• _Selected excerpt_:
^^^^^^^^

Cambridge Civic Journal Forum

February 14, 2011

Feb 14, 2011 City Council Agenda – Valentine’s Day

Filed under: Cambridge government,City Council — Tags: , — Robert Winters @ 12:48 am

Feb 14, 2011 City Council Agenda – Valentine’s Day

It’s the lightest of agendas coming up this Monday in the Sullivan Chamber. The only items of interest I’ll note on this "Cambridge blogger’s website" are the following:

Communications #3. A communication was received from Peter Zak Valentine, regarding the Health Care Bill.

The text of Peter’s letter is included here for your entertainment – from the National Officer in Charge.

Order #3. That the City Manager is requested to designate an individual in his office or in the Cambridge Police Department for the specific purpose of providing information to the City Council and the community-at-large about incidents, be they of crimes, fires, or floods that occur in Cambridge on a timely basis.   Councillor Simmons and Councillor Cheung

Every few years after a criminal incident there’s an Order like this one to create another position or designate a person for this task. The problem, if there is a problem, is not in the lack of personnel. It’s a matter of whether the job is being done as it should be. Complicating things in the case of criminal incidents is that sometimes there are good reasons for not disseminating this information while the bad guys are still being sought.

Order #5. That the Mayor, the City Clerk and/or City Council’s committee on Government Operations and Rules plan a meeting of the City Council to go over the new changes of the Open Meeting Law.   Councillor Simmons

We all believe in open and transparent government, but the fact is that it is possible to have too much of a good thing. The additional record-keeping and prohibitions against a wide range of ordinary ways of communicating can be pretty stifling. There does come a point of diminishing returns in open government where the costs start to outweigh the benefits. Seriously, should every advisory committee with no actual regulatory authority have to adhere to the same rules as legislators? On the other hand, it wouldn’t be a bad idea to have all of the wheeling and dealing over zoning amendments more out in the open.

Order #6. That the City Manager address the problem of cars that have been left unshoveled for long periods of time causing problems for snow plows and difficulty parking.   Councillor Decker

Order #7. That the City Manager is requested to confer with the Department of Public Works to investigate designated spots near intersections for residents to move snow which would be picked up by DPW, snow melting machines and whether there are additional parks, parking lots or other public spaces that could be used to dump snow for this winter and in the future.   Councillor Cheung

Order #8. That the City Manager is requested to confer with the Director of Traffic, Parking and Transportation Department to report back with clarification on what the policy is regarding ticketing of cars who are parked more than three feet from the curb due to snowbanks.   Councillor Toomey

Snow, snow, and more snow. The DPW has done a great job under trying circumstances this winter. What a joy it is to see that the temperature may rise to 50° later this week. That said, a few warm days won’t solve all of the problems as noted in these Orders and we could use a few more visits from the trucks to help things along. It’s been really miserable for all who have to park on the streets of Cambridge. I haven’t moved my vehicle for weeks. There are some good ideas about how we can better deal with all the snow (and I do mean we – not just the men and women of DPW). In these days of social media that can help coordinate a revolution in Egypt, we can probably use the same tools to coordinate the allocation and/or removal of snow on the streets of Cambridge. Maybe not revolutionary, but still worth looking into.

^^^^^^^^

• _Material provided_:
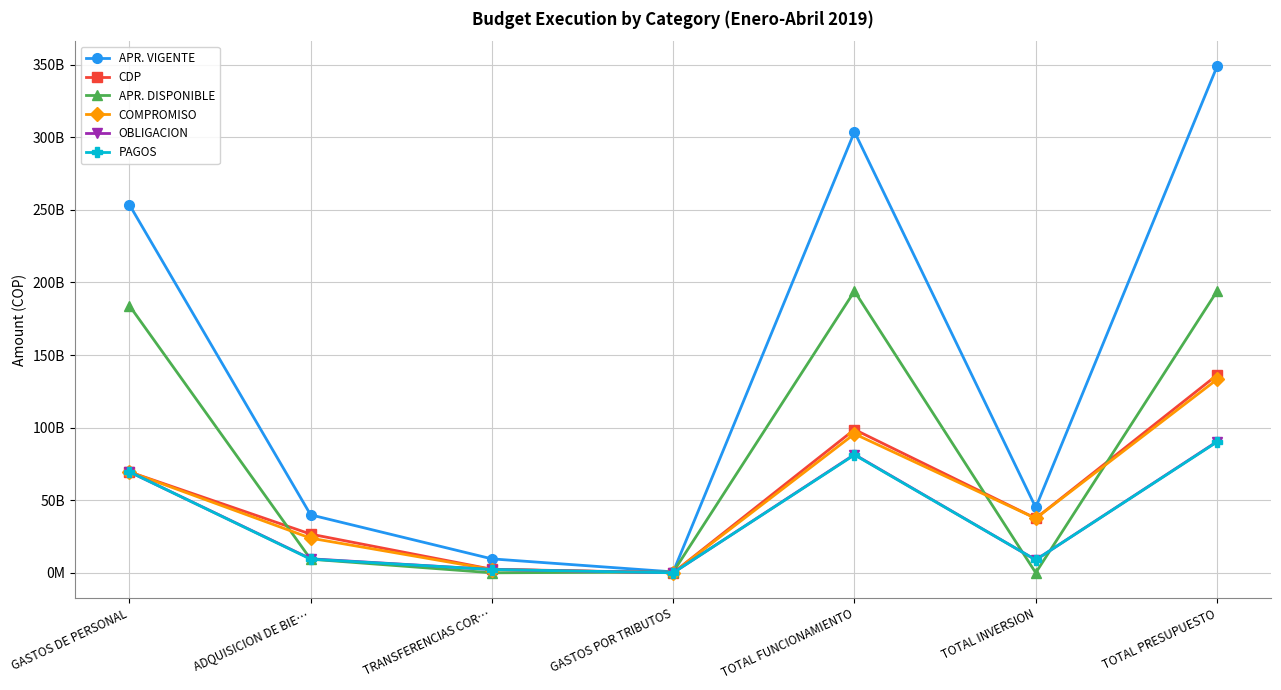

True or false: APR. VIGENTE and PAGOS cross at least once.

False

^^^^^^^^

• _Required work_:
**a.** In the council agenda post, swap "Sullivan Chamber" for "Council Chamber" and write the passage out again, starting at "Filed under: Cambridge" and ending at "Officer in Charge.".
**b.** Answer these questions from the council agenda post:
(i) Which councillor filed Order #6?
(ii) To what temperature may it rise later in the week?
(iii) Which Order asks for a meeting to go over the new changes of the Open Meeting Law?

• _Answers below_:
**a.**
Filed under: Cambridge government,City Council — Tags: , — Robert Winters @ 12:48 am

Feb 14, 2011 City Council Agenda – Valentine’s Day

It’s the lightest of agendas coming up this Monday in the Council Chamber. The only items of interest I’ll note on this "Cambridge blogger’s website" are the following:

Communications #3. A communication was received from Peter Zak Valentine, regarding the Health Care Bill.

The text of Peter’s letter is included here for your entertainment – from the National Officer in Charge.

**b.**
(i) Councillor Decker
(ii) 50°
(iii) Order #5